I observed that when conversations continue, the language model may slow down when generating responses, particularly as it references the history of previous interactions before formulating answers to new prompts. This increased workload can also lead to runtime crashes due to high memory usage.
Research on Improving the Language Models
Given the involvement of a database in our project, our team speculated that the database could potentially serve as a source of information when a user inputs a prompt to the chatbot (though this wasn't confirmed during our delayed orientation). I conducted research and studied Retrieval-Augmented Generation (RAG), exploring its potential to enhance language responses and investigating methods for its implementation.
Researched on Creating the User Interface
In chatbot development, a user interface is essential for interaction. As part of our mentorship plan, we'll use StreamLit for creating the chatbot's UI. Streamlit is an open-source Python library that simplifies app development with a straightforward API, ideal for building interactive web applications, including machine learning and data analysis tasks. It automates the conversion of Python scripts into web apps, making it easy to share and deploy user-friendly interfaces for various models and analyses.
I used the chat elements from StreamLit to create the user interface for the chatbot, it was fairly simple and straightforward to import and use as outlined in their documentation.
I learned that Streamlit has limited customization options for altering the styles of its components. Modifying or customizing components using CSS can be cumbersome and time-consuming. However, despite these challenges, it is still feasible to achieve some level of customization.
Experimentation of ChatBot Implementation
I integrated the components to develop a functional prototype, ChatBot_V1, using the Phi-3 mini 4k instruct model, which performed well despite its small size.
In conclusion, during the first week of my OJT, I primarily focused on research into chatbot development.
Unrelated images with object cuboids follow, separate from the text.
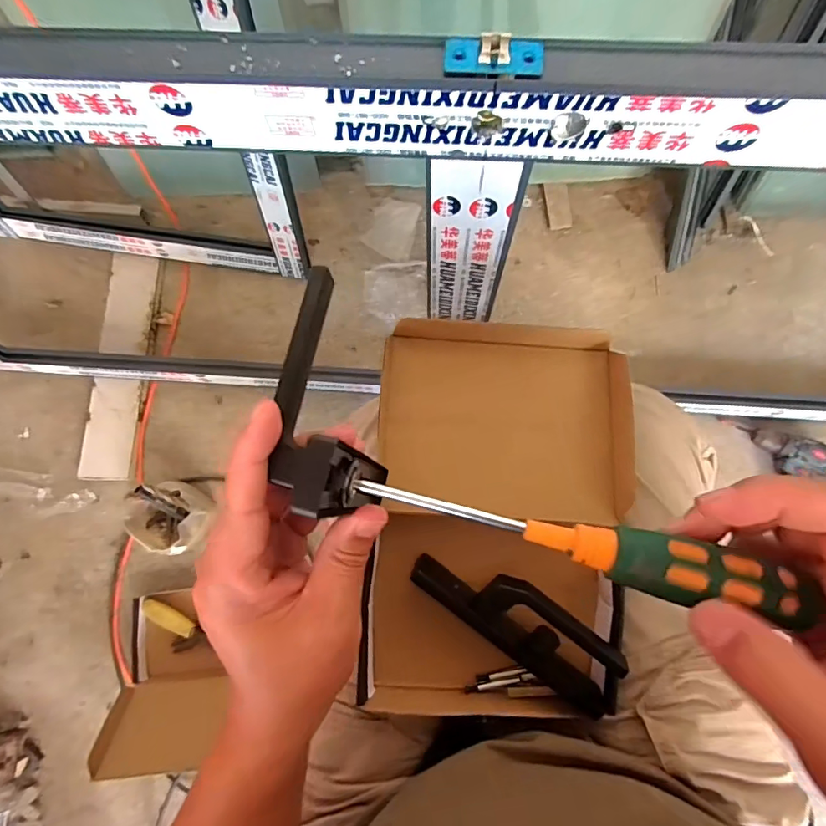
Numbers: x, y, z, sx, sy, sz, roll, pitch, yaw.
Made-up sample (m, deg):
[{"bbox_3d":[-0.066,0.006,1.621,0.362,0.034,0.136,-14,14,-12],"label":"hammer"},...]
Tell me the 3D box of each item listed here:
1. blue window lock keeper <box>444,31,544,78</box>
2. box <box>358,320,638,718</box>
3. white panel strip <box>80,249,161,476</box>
[{"bbox_3d":[0.048,-0.211,0.279,0.057,0.013,0.023,4,77,4],"label":"blue window lock keeper"},{"bbox_3d":[0.068,0.085,0.392,0.194,0.075,0.304,3,77,4],"label":"box"},{"bbox_3d":[-0.602,-0.104,0.984,0.100,0.021,0.472,0,77,3],"label":"white panel strip"}]

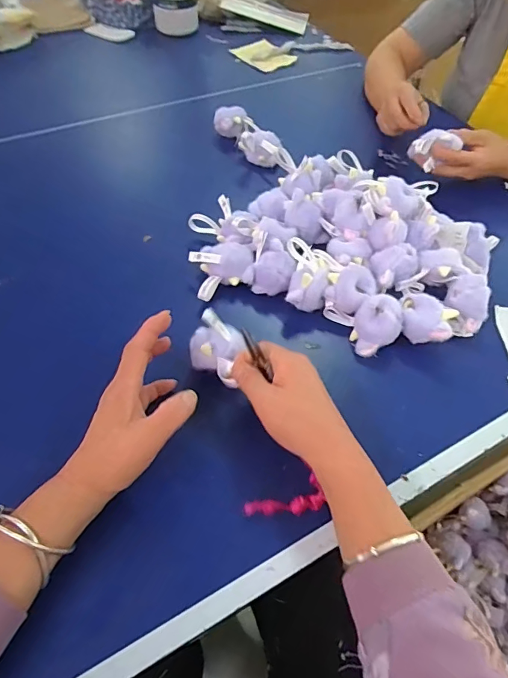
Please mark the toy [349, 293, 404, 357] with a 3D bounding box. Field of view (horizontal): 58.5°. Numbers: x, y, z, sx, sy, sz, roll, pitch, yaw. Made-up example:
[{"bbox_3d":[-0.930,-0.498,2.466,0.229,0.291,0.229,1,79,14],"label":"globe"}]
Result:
[{"bbox_3d":[0.135,-0.014,0.500,0.050,0.046,0.060,24,56,15],"label":"toy"}]

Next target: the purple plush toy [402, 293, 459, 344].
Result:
[{"bbox_3d":[0.189,-0.017,0.507,0.061,0.045,0.049,28,57,18],"label":"purple plush toy"}]

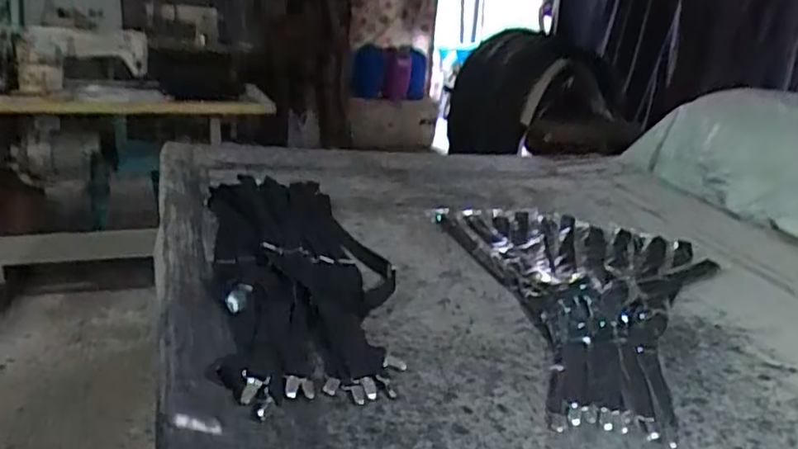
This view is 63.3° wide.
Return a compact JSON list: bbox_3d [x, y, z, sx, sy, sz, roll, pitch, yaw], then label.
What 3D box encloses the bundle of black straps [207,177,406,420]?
[{"bbox_3d":[-0.142,0.059,0.967,0.253,0.079,0.582,-1,21,-16],"label":"bundle of black straps"}]

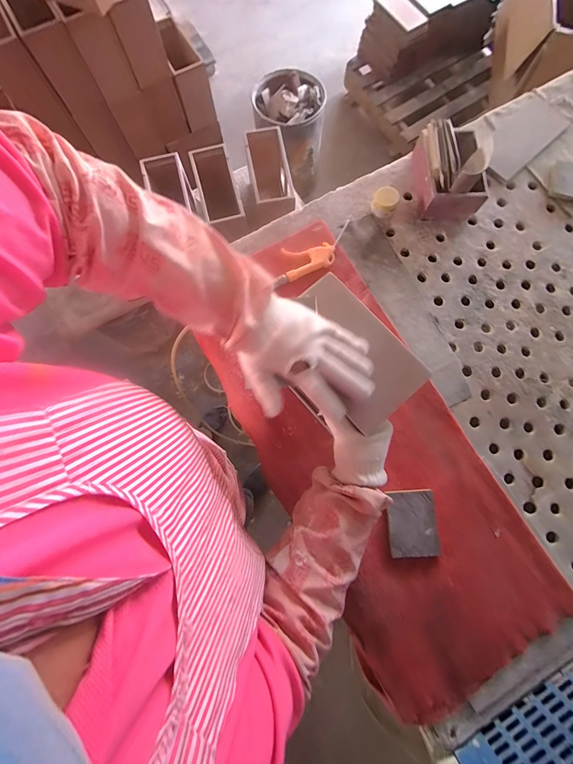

I explored various language models such as Mistral AI's Mistral-7B and Meta's LLaMA-3-8B, testing them using Python and tools like Hugging Face's Transformers library. This research laid the groundwork for practical experimentation. Using what I learned, I conducted initial experiments in building a chatbot prototype. I utilized StreamLit for creating the user interface, despite its limited customization options. This hands-on experimentation allowed me to apply theoretical knowledge to practical development, marking a significant step forward in my learning process.